Ravioli di ricotta di pecora
2000
Domenica a Rivisondoli
Rivisondoli, Abruzzo alto e profondo, è la mia prima casa e la mia prima bottega. I ravioli sono il piatto numero uno del mio primo menu. Ma anche il piatto della domenica a casa. Io, da quando lavoro in cucina, non faccio che togliere. Togliere è il mio scopo e il mio puntiglio. Più tolgo, più quel che resta avrà forza e significato. Qui dal piatto del pranzo della domenica ho subito tolto il pomodoro. Copriva. Avevo lasciato un filo d’olio, un fiocco di pecorino e un pizzico di parmigiano. Per timidezza e affetto. Ora che sono cresciuto, via anche quelli. Faccio una salsa d’acqua (acqua, sì) e amido che dà lucentezza, ma non tocca il sapore. E buona domenica...
Melanzana arrosto e caramello di pesca
2010-2019
Il tofu nell’orto
Se si può fare una bistecca col tofu, perché non si può fare un filetto con la melanzana? Il punto di partenza qui sono le dimensioni, la consistenza, la carnosità; la scommessa di trovare vicino, nel mio orto, quello che invece cerchiamo spesso lontano. L’idea poi è sempre quella di concentrare al massimo le identità: quella dell’ingrediente e quella di chi lo lavora. Insomma, la mia. Quindi, melanzana piena dei suoi succhi e sapori, ma maturati, terziarizzati, come fa un grande vino in cantina. La revisione del 2019 è stata passare dal forno, che in fondo è sempre una prigione, alla brace, che è wild, e a un cuore pressoché crudo del vegetale che completa la gamma stratificata del gusto.
Costina di agnello alla brace e patate
2007 – 2019
Pasquetta secondo me
Chi non ha mai fatto un lunedì dall’Angelo (da noi Pasquetta) in campagna o in montagna davanti a un barbecue? In Abruzzo l’agnello è una bandiera. Io la vestivo di erbe doverose, ci mettevo le patate, e via. Ma poi la riflessione è stata su quelle lacrime lente che fumavano e sfrigolavano al margine delle nostre – e vostre - gite, dei picnic di tutti, cadendo sulla griglia. Insomma, il grasso. Se finisce fuori, oltre a fumo e odore, succede che la carne asciuga un po’, se resta dentro la tiene morbida e succulenta. Come fare? Doppia cottura. Vapore prima, affumicatura col faggio in mezzo, poi finitura velocissima sulla brace vera. In fondo un pizzico di Oriente, tanto Abruzzo, e alla fine… gnam…

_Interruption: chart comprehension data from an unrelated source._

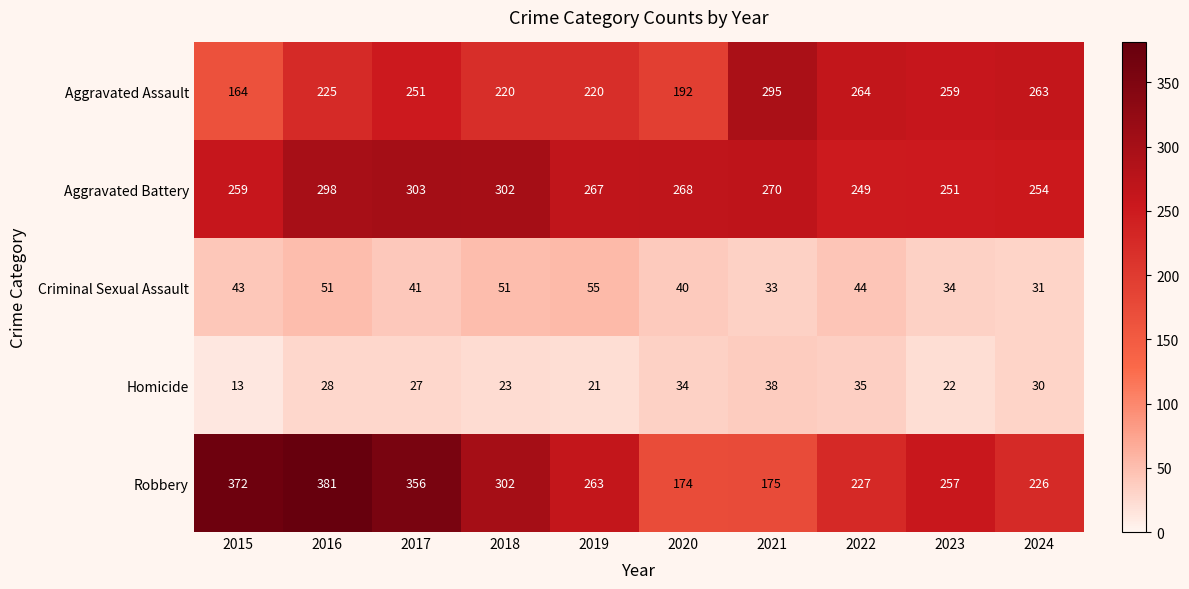

Between 2016 and 2023, which series saw the biggest shift?

Robbery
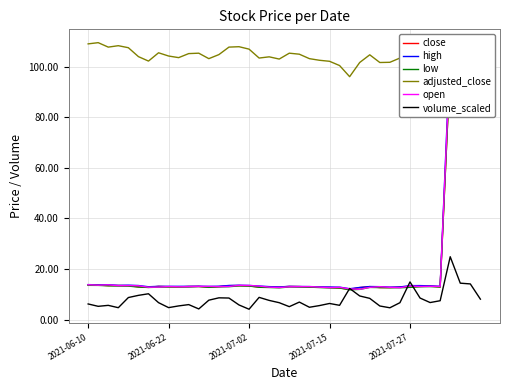

The adjusted_close series shows 102.1 at 2021-07-15. True or false?

True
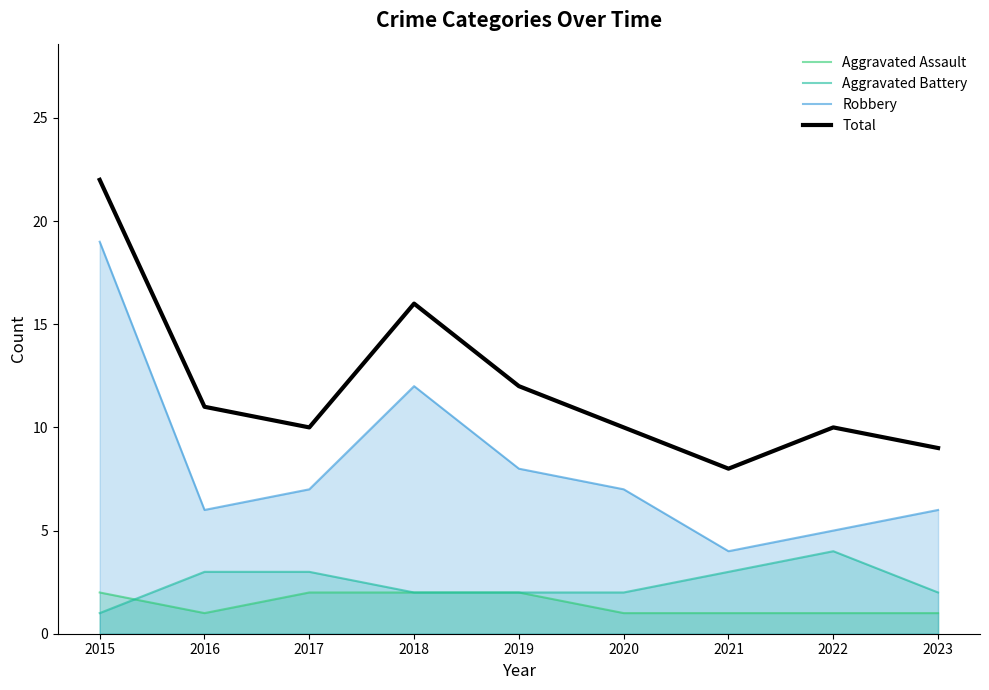

Reading right to left, transcribe all the data shown in this chart.

Aggravated Assault: 1	1	1	1	2	2	2	1	2
Aggravated Battery: 2	4	3	2	2	2	3	3	1
Robbery: 6	5	4	7	8	12	7	6	19
Total: 9	10	8	10	12	16	10	11	22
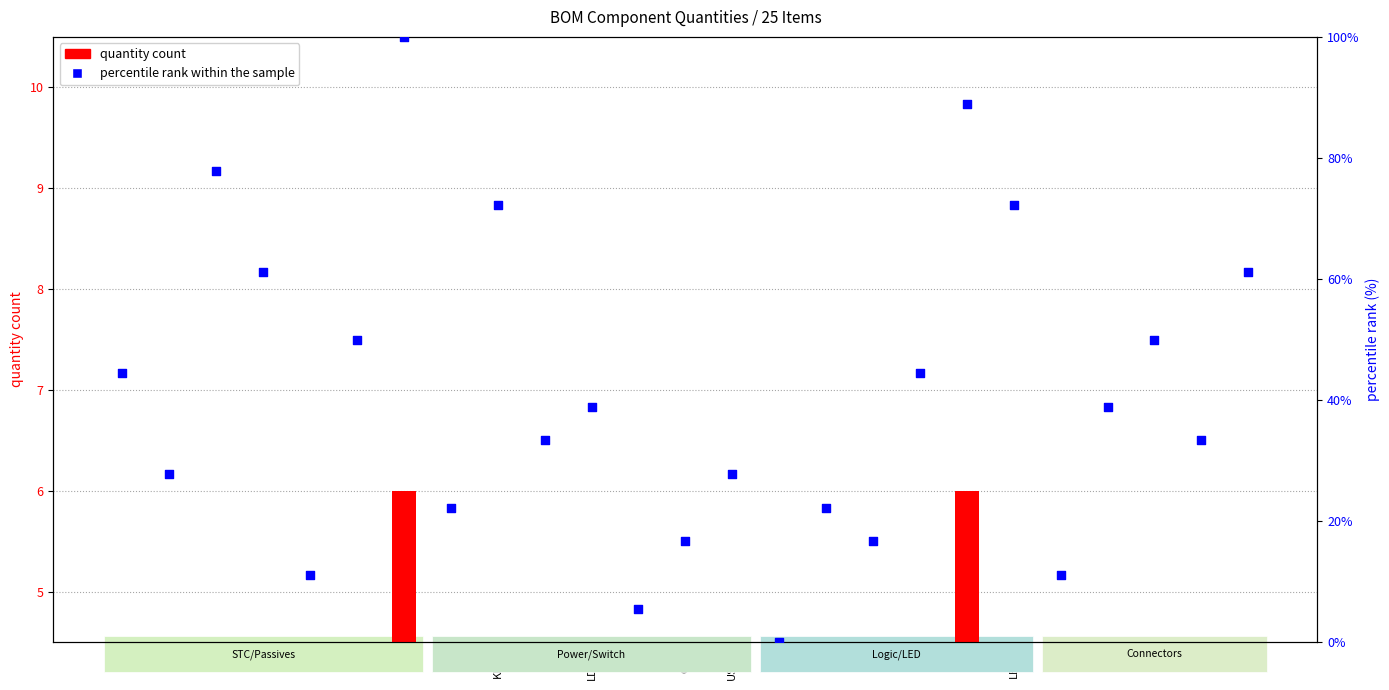

Which series has the largest Y range (max minus min)?

percentile rank within the sample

Limone cioccolato mosto d’uva liquirizia
2008
Non dulcis (e neanche fondo)
Il dolce “non dolce” è un concetto ormai persino un po’ abusato. Dire: dolce, ma a zero zucchero è già un’altra cosa. Dire gelato (di cioccolato) senza latte è un suo compendio. Mettere tutti i gusti in verticale e fare in modo che ognuno di essi si senta di per sé, senza mescolarsi (io “non” fondo, insomma) è, ed era la scommessa. Ma anche, alla fine, la realizzazione del sogno di un ragazzino goloso, che di dessert nel piatto ne vorrebbe non uno, ma quattro o cinque insieme…
Frutta compressa, infuso di limone, caramello, caffè e pepe
2018
Arrivederci
Questo fine pranzo è un saluto. Il nostro saluto. E visto che niente di quello che lo ha preceduto – almeno cosi speriamo qui, e così ci sforziamo che sia – è stato convenzionale, neanche il classico arrivederci del Reale (arrivederci è una delle parole nostre più conosciute e capite nel mondo) può e vuole esserlo. Niente “piccola pasticceria” cioè. Anche perché nella mia testa la pasticceria è associata alla parola “grande”, nel senso del lavoro e del risultato, o è nulla. Abbiamo voluto un saluto che fosse, personale sì, ma anche mediterraneo e italiano. Dunque c’è la frutta, l’agrume: ma anche il caffè.